Introvert vs. extrovert
Are you the life of the party or happier staying in for the night? How you prefer to spend your time could offer insight when it comes to finding the right study method. If you’re an extrovert, you may do best in study groups or working one-on-one with another student or professor so you receive the human interaction you need to thrive. When group study isn’t an option, reading aloud or simply being in a public place can make extroverts feel more at ease and receptive to new information.
For introverts, independent study will likely feel more comfortable, although group study with a tight-knit collective could also work. Introverts typically study best in quiet places, so if home isn’t a great setting, a library is ideal.
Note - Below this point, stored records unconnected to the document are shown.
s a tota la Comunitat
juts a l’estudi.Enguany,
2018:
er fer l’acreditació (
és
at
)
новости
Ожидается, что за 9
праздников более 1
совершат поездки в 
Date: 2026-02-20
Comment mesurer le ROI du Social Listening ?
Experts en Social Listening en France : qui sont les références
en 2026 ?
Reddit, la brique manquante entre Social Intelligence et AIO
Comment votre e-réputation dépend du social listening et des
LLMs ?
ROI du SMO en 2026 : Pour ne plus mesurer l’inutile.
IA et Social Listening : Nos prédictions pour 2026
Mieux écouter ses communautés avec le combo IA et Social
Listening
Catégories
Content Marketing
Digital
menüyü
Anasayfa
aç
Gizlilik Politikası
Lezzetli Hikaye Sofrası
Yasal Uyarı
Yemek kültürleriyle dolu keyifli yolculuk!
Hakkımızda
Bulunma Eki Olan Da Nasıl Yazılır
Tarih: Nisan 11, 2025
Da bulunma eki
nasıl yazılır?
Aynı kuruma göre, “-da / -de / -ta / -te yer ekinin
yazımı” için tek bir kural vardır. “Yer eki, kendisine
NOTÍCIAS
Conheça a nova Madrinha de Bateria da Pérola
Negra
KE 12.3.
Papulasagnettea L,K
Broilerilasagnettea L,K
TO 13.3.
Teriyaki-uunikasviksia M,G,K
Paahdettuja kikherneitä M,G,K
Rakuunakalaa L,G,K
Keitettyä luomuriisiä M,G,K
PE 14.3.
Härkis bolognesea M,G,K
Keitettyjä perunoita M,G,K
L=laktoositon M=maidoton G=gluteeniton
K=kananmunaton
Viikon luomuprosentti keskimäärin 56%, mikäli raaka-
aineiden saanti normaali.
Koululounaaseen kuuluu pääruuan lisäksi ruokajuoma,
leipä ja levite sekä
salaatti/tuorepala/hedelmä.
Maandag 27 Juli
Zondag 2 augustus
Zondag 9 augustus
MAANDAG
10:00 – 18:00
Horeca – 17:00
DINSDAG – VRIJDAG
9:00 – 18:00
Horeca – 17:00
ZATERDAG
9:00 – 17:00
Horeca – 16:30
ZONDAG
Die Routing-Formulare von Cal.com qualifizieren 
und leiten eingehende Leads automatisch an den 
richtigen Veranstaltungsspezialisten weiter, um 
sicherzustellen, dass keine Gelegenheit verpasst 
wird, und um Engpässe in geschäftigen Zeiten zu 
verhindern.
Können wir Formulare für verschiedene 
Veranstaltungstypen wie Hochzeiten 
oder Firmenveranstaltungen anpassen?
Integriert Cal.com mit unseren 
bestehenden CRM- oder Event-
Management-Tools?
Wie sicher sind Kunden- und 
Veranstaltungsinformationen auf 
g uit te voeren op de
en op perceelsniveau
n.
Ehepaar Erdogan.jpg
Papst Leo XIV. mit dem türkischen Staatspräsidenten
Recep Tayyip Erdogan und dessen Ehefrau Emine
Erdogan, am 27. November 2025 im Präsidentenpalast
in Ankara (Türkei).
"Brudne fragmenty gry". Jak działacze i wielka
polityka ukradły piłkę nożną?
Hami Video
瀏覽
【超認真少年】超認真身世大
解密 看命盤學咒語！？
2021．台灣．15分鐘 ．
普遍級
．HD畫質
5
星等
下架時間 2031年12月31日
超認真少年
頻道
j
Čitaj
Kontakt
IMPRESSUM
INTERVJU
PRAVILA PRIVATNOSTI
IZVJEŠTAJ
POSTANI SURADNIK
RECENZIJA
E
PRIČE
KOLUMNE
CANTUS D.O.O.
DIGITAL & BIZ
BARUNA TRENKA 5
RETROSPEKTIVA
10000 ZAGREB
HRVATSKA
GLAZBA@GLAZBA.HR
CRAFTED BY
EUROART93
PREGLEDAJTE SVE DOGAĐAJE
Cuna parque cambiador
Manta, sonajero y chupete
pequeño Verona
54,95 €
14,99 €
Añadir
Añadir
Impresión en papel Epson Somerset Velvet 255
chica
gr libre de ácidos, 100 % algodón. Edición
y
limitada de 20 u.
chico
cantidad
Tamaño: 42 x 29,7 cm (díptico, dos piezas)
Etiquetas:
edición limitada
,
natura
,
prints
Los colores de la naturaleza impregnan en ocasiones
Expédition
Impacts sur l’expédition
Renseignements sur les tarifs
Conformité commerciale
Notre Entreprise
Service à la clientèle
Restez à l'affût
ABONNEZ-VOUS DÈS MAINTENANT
Since introverts usually learn better from internal reflection, creating mind maps or answering high-level, essay-style questions can help connect concepts.
Facts vs. feelings
Thinking about what motivates and inspires you may also hold the key to more effectively parsing different study methods. If you’re strongly influenced by facts over emotions, you likely find STEM subjects easier to digest than some of your fellow students. With this in mind, you should structure your studying so you deal in concrete information. Creating diagrams and outlines or whipping up a batch of flash cards will allow you to focus on where you excel.
However, if you’re guided more by intuition, you likely find concrete facts less than energizing because you want to know the underlying “why.” Asking questions is an effective technique for understanding material, as it taps into the natural curiosity that can help you study more effectively. During study sessions or lectures, write down questions and take time to find the answers later.
The big picture vs. details
Determining whether you’re detail-oriented or a big-picture thinker will inform your choices of different study methods that engage you while still making sure you understand the information. For people who see the big picture, getting involved in the details can seem tedious, so it might be beneficial to break up large concepts into smaller chunks. Outlining is a great way to identify the subparts of large concepts and focus on what you need to know.
For detail-oriented students, incorporating the nitty gritty into a broader idea can be a challenge, but adopting a split-page method of note-taking may help. To use this approach, fold your paper in half lengthwise and take notes on one side, then use what you wrote to take a second set of notes on the other side. This process will assist you with distilling information, finding knowledge gaps and consolidating the subject matter into larger-scale concepts.
No matter your personality, one or more of these different study methods will likely work for you. Don't waste time grappling with a method that doesn’t feel intuitive just because it works for someone else! Instead, focus on your own personality to determine study techniques that help you engage with and excel in your studies. You never know, using Pinterest may be just what you need.